[ntp:questions] Re: 'summary.in' and 'plot_summary.in
Richard B. Gilbert
rgilbert88 at comcast.net
Mon Jan 24 18:24:22 UTC 2005
Nigel Smith wrote:
>I am looking for ways to analyze and graph the statistics generated by
>NTP and came across the two perl files 'summary.in' and
>'plot_summary.in' in the scripts directory of ntp-4.2.0.tar.gz
>
>Is any one else using these scripts? What is your experience with them?
>
>When I try analyzing my statistics, with 'summary.in', I am getting a
>few error lines like this:
>Can't take sqrt of -384.314 at /root/summary.pl line 326.
>Can't take sqrt of -427.51 at /root/summary.pl line 326.
>Can't take sqrt of -1.63582e+08 at /root/summary.pl line 326.
>
>How worried should I be by these errors? What could be causing them?

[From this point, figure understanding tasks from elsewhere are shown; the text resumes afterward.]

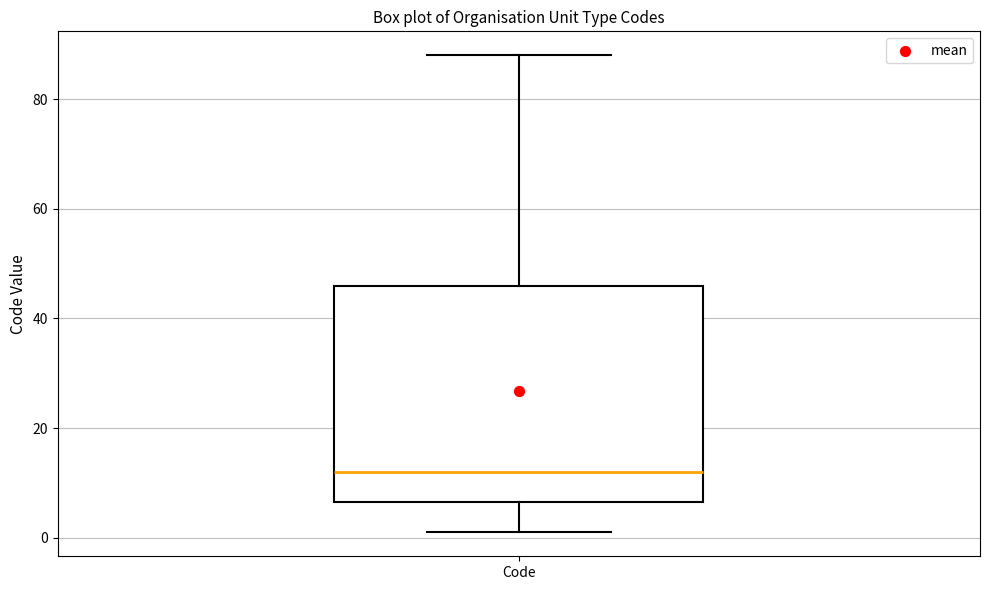

Read this box plot against the y-axis: the position of the median line, the range covered by the box, and the ends of both whiskers. The values are not printed on the chart, so give them approximately, as read against the axis.

median 12, box 6 to 46, whiskers 2 to 88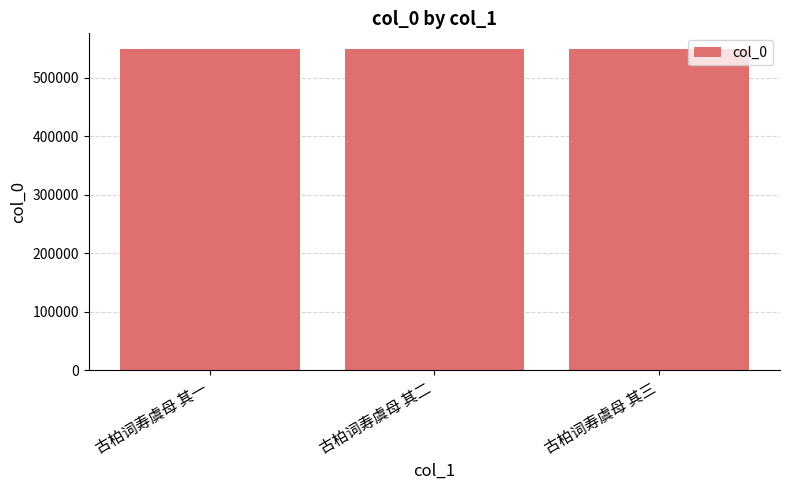

What is the label of the 3rd bar from the right?

古柏词寿虞母 其一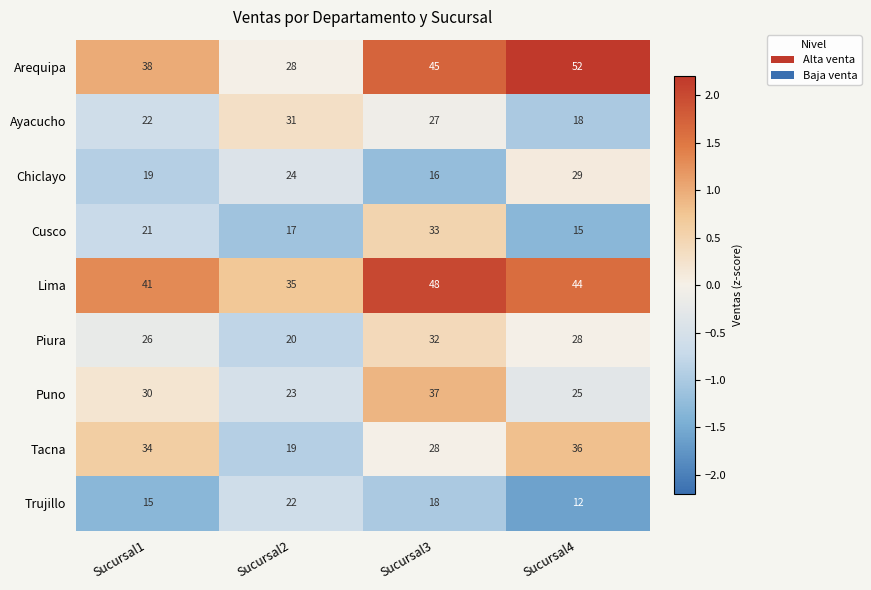

What is the highest value of the Cusco series?

33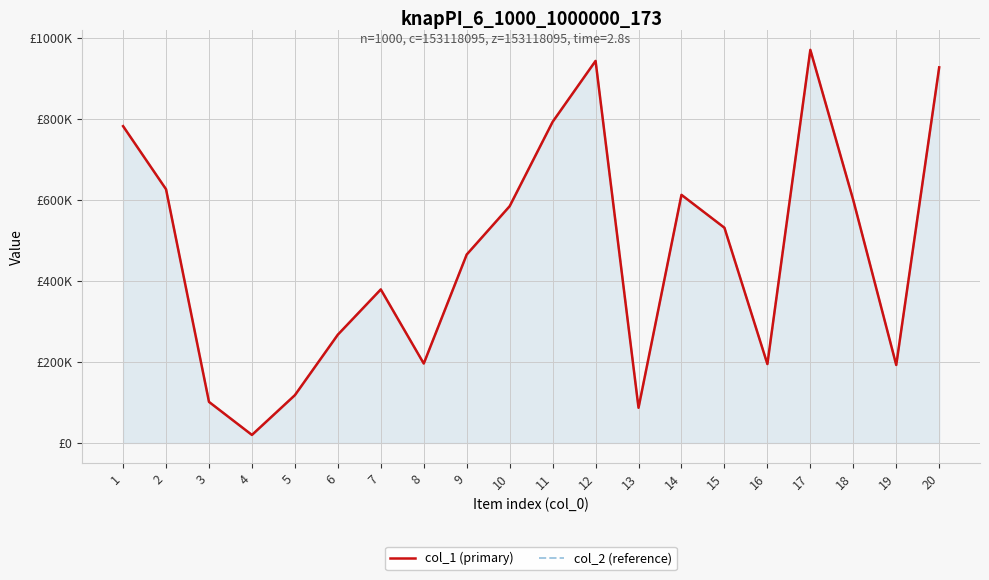

What is the sum of the col_1 (primary) values at 4 and 12?

962639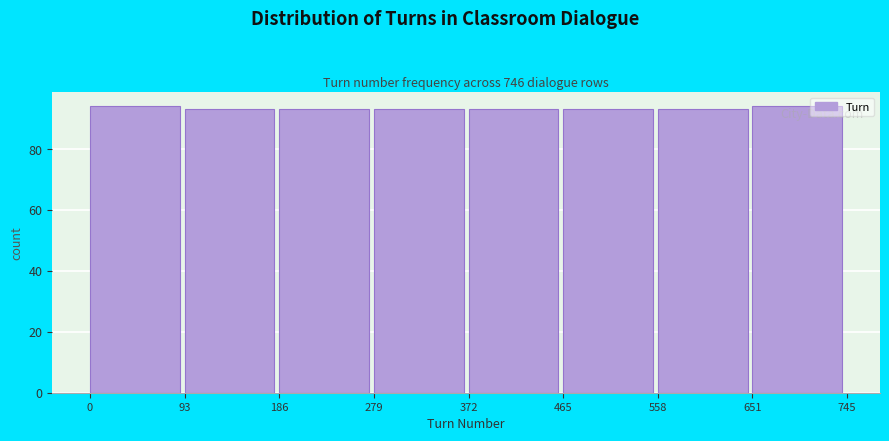

Reading left to right, transcribe this chart: for each bar, give the range it covers on the x-axis and its height. The values are not printed on the chart, so give them approximately, as read against the axis.

0 to 93: 94
93 to 186: 94
186 to 279: 94
279 to 372: 94
372 to 465: 94
465 to 558: 94
558 to 651: 94
651 to 745: 94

>Has any one got a fix for the code?
>
>Can anyone recommend any other good ways to analyze and graph the
>statistics file, both on a daily basis and also more long term
>analysis?
>
>Thanks
>Nigel Smith
>
>
>
I just had a *very* quick look at that code. It looks as if the author
fell into a relatively well known trap.
Variance is defined as "the square root of the sum of the squares of the
sample deviations from the mean divided by the number of samples. The
safe way to calculate this requires that you first find the mean of the
samples and then calculate the sum of the squares of the deviations from
the mean. Many programmers use a shortcut that is mathematically
equivalent but is not "computationally equivalent" when using floating
point numbers.
That shortcut looks like this (in pseudo code)
a=0
for i = 1 to N
{
s +=x**2
t+=x
}
sigma = s/N - (t/N)**2
Computations using a limited number of significant figures can result
in a mathematically impossible result of a negative variance. When you
then try to calculate the standard deviation by finding the square root
of the variance, the program blows up in your face.
It looks as if the code does something similar. The only sure fix is
to rewrite the code to do the calculation in a way that is both
mathematically and computationally correct! If perl supports "double
precision" the additional significant figures might alleviate the
problem somewhat but probably not eliminate it completely.